Muhammad langsung diusir dari masjid, sementara istrinya ditahan selama beberapa jam dan dibebaskan dengan syarat tahanan rumah serta pengusiran dari rumahnya di Kamp Pengungsi Shuafat.

Dia juga dipanggil lagi untuk diinterogasi dan dijadwalkan menjalani persidangan dengan tuduhan hasutan, meskipun sedang hamil sembilan bulan.

Tuduhan hasutan

Tuduhan “hasutan” mendominasi dakwaan terhadap jurnalis Yerusalem, jika memang dakwaan resmi diajukan.

Sering kali, polisi Israel langsung mengeluarkan keputusan pengusiran tanpa pengadilan, tanpa dakwaan.

Dakwaan itu tanpa hak untuk banding secara hukum atas keputusan yang mereka sebut sebagai langkah “pencegahan” atau “perang melawan terorisme.”

Menurut data yang dirilis oleh Komite Perlindungan Jurnalis, jumlah jurnalis Palestina yang dipenjara oleh Israel adalah yang tertinggi sejak tahun 1992.

Komite tersebut menyatakan bahwa “Israel” termasuk salah satu negara dengan tingkat pemenjaraan jurnalis tertinggi.

Para jurnalis menghadapi tuduhan yang bersifat anti-negara seperti menyebarkan berita bohong atau terorisme sebagai balasan atas liputan kritis mereka.

Sementara Israel membungkam suara jurnalis Yerusalem dan menutup lensa kamera mereka.

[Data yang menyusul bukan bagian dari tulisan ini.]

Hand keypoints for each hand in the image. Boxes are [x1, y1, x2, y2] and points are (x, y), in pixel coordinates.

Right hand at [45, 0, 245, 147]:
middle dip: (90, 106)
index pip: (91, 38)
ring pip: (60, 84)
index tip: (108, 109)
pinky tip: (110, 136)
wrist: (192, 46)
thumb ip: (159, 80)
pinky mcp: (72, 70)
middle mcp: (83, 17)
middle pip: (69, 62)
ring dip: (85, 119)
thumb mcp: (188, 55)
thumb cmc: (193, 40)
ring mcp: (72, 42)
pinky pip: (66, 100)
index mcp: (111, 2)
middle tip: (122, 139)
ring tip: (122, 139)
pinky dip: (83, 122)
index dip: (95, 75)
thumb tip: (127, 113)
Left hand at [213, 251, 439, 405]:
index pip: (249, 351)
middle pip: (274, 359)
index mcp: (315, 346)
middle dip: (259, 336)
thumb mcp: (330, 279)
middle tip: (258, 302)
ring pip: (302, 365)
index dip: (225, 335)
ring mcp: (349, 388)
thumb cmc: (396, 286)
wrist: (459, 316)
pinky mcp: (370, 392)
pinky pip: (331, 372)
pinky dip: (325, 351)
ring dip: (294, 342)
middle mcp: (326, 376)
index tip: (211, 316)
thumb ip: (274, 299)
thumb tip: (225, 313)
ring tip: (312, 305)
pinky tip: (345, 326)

Negara tersebut mengabaikan gelombang besar hasutan dari jurnalis dan aktivis Israel yang mendorong pembunuhan terhadap warga Palestina, serta menyebarkan foto, data pribadi, dan lokasi rumah mereka.

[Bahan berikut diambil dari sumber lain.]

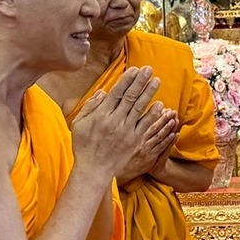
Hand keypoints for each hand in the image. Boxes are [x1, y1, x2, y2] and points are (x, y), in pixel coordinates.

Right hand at [71, 65, 176, 181]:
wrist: (94, 170)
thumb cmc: (84, 146)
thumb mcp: (79, 124)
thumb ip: (90, 106)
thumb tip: (103, 92)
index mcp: (101, 115)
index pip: (116, 93)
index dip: (127, 80)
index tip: (134, 69)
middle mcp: (115, 122)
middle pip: (130, 97)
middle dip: (140, 82)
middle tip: (149, 69)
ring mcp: (126, 132)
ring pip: (140, 109)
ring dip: (149, 94)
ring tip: (156, 81)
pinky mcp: (135, 142)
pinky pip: (146, 126)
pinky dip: (153, 115)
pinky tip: (160, 106)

Contohnya adalah kelompok “Pemburu Nazi” di aplikasi Telegram dan puluhan lainnya.

Selain itu, beberapa jurnalis Israel yang dikenal luas masih bebas beroperasi dan berpindah di Yerusalem. Termasuk ekstremis Arnon Segal, salah satu penyerbu utama Masjid Al-Aqsha yang terus menghasut penghancuran masjid dan genosida di Gaza.

Di sampingnya, terdapat ekstremis Yedidya Epstein, yang menyamar sebagai jurnalis dan membuntuti warga Yerusalem dengan kameranya.

Ia menghasut penangkapan mereka, dan menghalangi pekerjaan mereka—seperti yang dia lakukan tahun lalu terhadap jurnalis Al Jazeera Najwan Samri dan jurnalis Saif Al-Qawasmi.